Causal Representation Learning from General Environments under Nonparametric Mixing

arXiv cs.LG / 4/28/2026

📰 NewsIdeas & Deep AnalysisModels & Research

Key Points

  • The paper studies causal representation learning, aiming to recover latent causal variables and their causal graph (a DAG) from raw observations using data from multiple environments.
  • It argues that many prior approaches rely on restrictive assumptions about how distributions mix or how causal mechanisms change, which often fail in real-world problems.
  • The authors introduce “general environments,” and show conditions under which the latent DAG and latent variables can be fully identified despite using a nonparametric mixing function and nonlinear causal models.
  • The key technical advance is leveraging “sufficient change conditions” on causal mechanisms, quantified using derivatives up to the third order, to achieve recovery up to only minor indeterminacies.
  • The work claims to be among the first results that fully recover the latent DAG under general environments with nonparametric mixing, while matching or improving existing results but with weaker assumptions.

Abstract

Causal representation learning aims to recover the latent causal variables and their causal relations, typically represented by directed acyclic graphs (DAGs), from low-level observations such as image pixels.
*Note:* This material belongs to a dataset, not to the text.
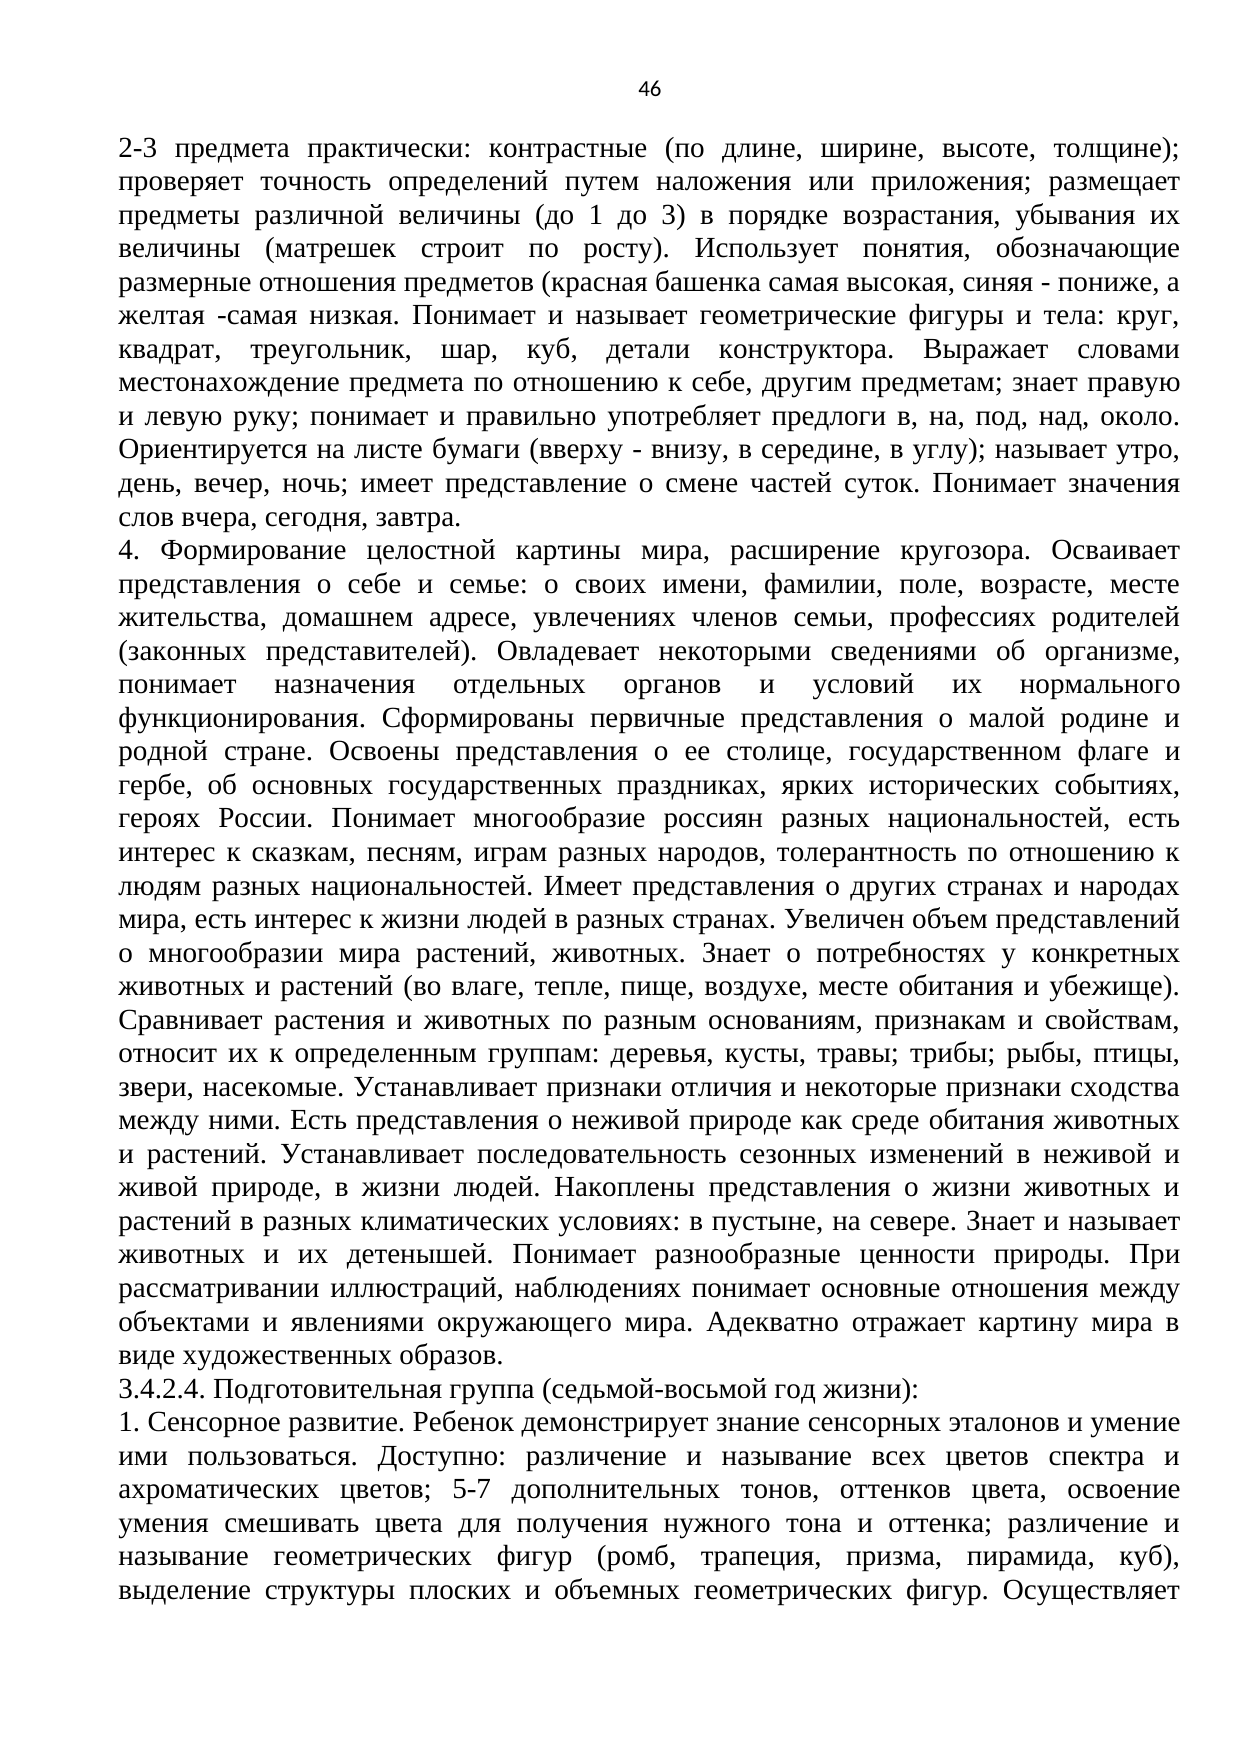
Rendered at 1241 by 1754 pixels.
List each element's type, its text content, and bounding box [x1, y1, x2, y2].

A prevailing line of research exploits multiple environments, which assume how data distributions change, including single-node interventions, coupled interventions, or hard interventions, or parametric constraints on the mixing function or the latent causal model, such as linearity. Despite the novelty and elegance of the results, they are often violated in real problems. Accordingly, we formalize a set of desiderata for causal representation learning that applies to a broader class of environments, referred to as general environments. Interestingly, we show that one can fully recover the latent DAG and identify the latent variables up to minor indeterminacies under a nonparametric mixing function and nonlinear latent causal models, such as additive (Gaussian) noise models or heteroscedastic noise models, by properly leveraging sufficient change conditions on the causal mechanisms up to third-order derivatives. These represent, to our knowledge, the first results to fully recover the latent DAG from general environments under nonparametric mixing. Notably, our results match or improve upon many existing works, but require less restrictive assumptions about changing environments.